The earnest money deposit is a crucial part of a real estate purchase offer. The amount of earnest money offered to a seller as a good faith deposit can be the difference between getting your offer accepted and losing out on the house of your dreams. This article contains everything you need to know about the earnest money deposit.
What is the Earnest Money Deposit?
Earnest money is the initial deposit made to a seller that represents a buyer’s good faith to buy a home. It shows the home seller how serious you are about buying their home. The higher the amount of earnest money you offer, the more serious you will appear to the seller. Having this good faith deposit offers a home seller some peace of mind while the buyer is conducting inspections, obtaining appraisals, and securing financing. After all, it’s less likely for a buyer to terminate a transaction if they stand to lose a substantial deposit.

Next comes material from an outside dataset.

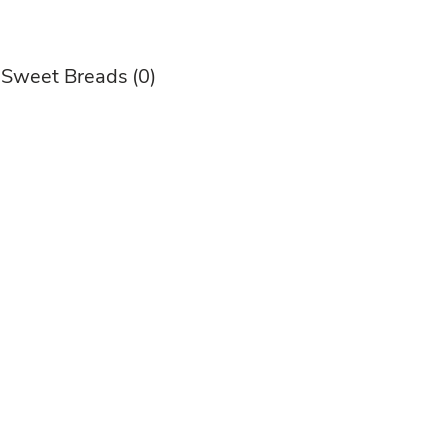
 Sweet Breads
(0)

How Much Earnest Money Should be Offered?
How much earnest money you offer depends on several factors. You will want to assess factors such as your own financial situation, competition from other buyers for the same house, your commitment to purchasing the home, and the purchase price. Always keep in mind that the higher the ‘good-faith’ deposit that you offer, the more serious the seller will view your offer.
The general rule of thumb is to offer 3% to 5% of the purchase price. As mentioned above, several factors may drive that amount higher or lower. You should consult with your Realtor for advice on how much earnest money to offer. They will have a good idea of what is appropriate.

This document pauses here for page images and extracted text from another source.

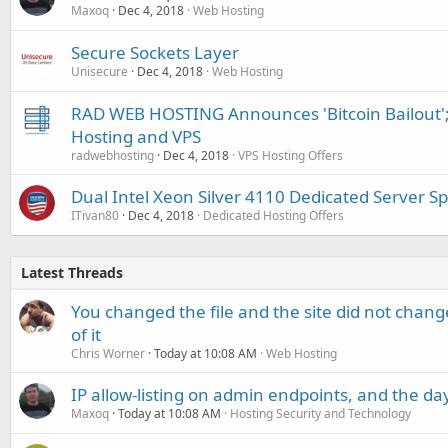
Maxoq
Dec 4, 2018
Web Hosting
Secure Sockets Layer
Unisecure
Dec 4, 2018
Web Hosting
RAD WEB HOSTING Announces 'Bitcoin Bailout';
Hosting and VPS
radwebhosting
Dec 4, 2018
VPS Hosting Offers
Dual Intel Xeon Silver 4110 Dedicated Server Sp
ITivan80
Dec 4, 2018
Dedicated Hosting Offers
Latest Threads
You changed the file and the site did not change
of it
Chris Worner
Today at 10:08 AM
Web Hosting
IP allow-listing on admin endpoints, and the d
Maxoq
Today at 10:08 AM
Hosting Security and Technology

In addition to offering a larger escrow deposit, writing a thoughtful letter to the seller can help influence their decision to accept your offer over others.
Where is the Money Held?
Once your purchase offer is accepted by the home seller, you will be required to deposit your earnest money to escrow within 3 business days. The escrow company handling the transaction will be agreed upon by you and the seller as part of the purchase contract. After contract acceptance, you will be provided with the address and wiring info for the escrow company. You may make your deposit by check, money order, cashier’s check, or electronic wire from your bank. Your deposit will be held in the escrow account until the transaction has closed.

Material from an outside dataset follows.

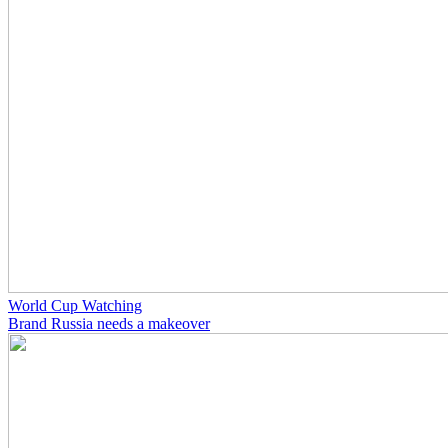
World Cup Watching
Brand Russia needs a makeover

Do I get the Deposit back if the Transaction Fails?
A home buyer’s earnest money deposit is well protected by contract contingencies. This simply means that all of the terms of the contract are contingent on specific things happening. Common contract contingencies include home inspections, appraisal, financing, and clear title. For example, if your home inspector finds that the home has major electrical issues and the homeowner is not willing to correct them, you are entitled to terminate the contract and retain your earnest money. Homebuyers typically get their deposit back when a transaction goes south, while there are a few causes for forfeiting the earnest money.
Can the Seller Dispute the Return of my Deposit?
Yes, the may feel that your reason for terminating the contract is not covered by the contingencies of the contract. In this case, the seller feels entitled to keep the deposit as ‘damages’ for the time they lost not having the home on the market.
When a dispute arises, consult with the escrow or entity that is holding the deposit to see what their protocol is. It is likely that the escrow holder will have a standard procedure that follows state laws regarding this situation. We recommend that you become very familiar with how your state addresses earnest money disputes.
What Happens to my Earnest Money when Escrow Closes?
Once the transaction is completed, the earnest money amount will be credited back to you (the buyer). Simply put, you get the money back!
The EMD is a big deal. Buyers should be thoughtful about how much they offer and careful to agree to contract terms that they will be able to meet. This gives you the best chance of getting your offer accepted and buying your dream home.